### Extracted text
Showing posts with label night of the living dead. Show all posts
Showing posts with label night of the living dead. Show all posts

Friday, March 30, 2012

Review: Des Moines' Zombie Burger & Drink Lab

What did I do this week during my vacation? Drove five hours to Des Moines, Iowa of course! And why would I spend more than $100 in gas and $215 on my husband's speeding ticket to go to the center of corn country? Well, because it is the home to the one and only zombie-themed burger joint!

When you pull up outside of Des Moines' Zombie Burger and Drink Lab, it doesn't look like anything particularly special. Its innocuous reflective windows blend into the other store fronts of the capital's down town area. But once you enter, you will be immediately impressed by the amount of detail and class devoted to crafting this zombie-themed eatery.

### Data shown
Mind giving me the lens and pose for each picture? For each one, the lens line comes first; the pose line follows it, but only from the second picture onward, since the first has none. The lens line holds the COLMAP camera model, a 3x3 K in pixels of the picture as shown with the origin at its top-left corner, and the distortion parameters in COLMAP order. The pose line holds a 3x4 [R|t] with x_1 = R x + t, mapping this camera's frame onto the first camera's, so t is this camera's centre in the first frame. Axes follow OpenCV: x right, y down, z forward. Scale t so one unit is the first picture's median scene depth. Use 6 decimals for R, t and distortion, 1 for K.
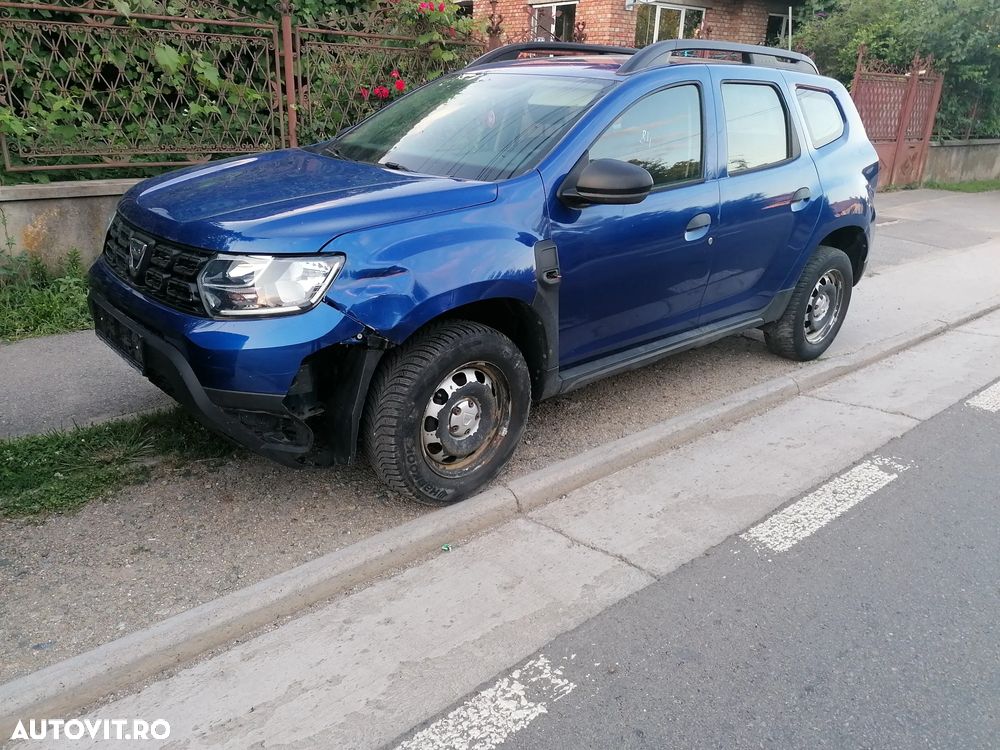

### Work order
Translate this sentence from the Zombie Burger review into Spanish: "Its innocuous reflective windows blend into the other store fronts of the capital's down town area."

### Task solution
Sus inocuas ventanas reflectantes se confunden con las demás fachadas de las tiendas del centro de la capital.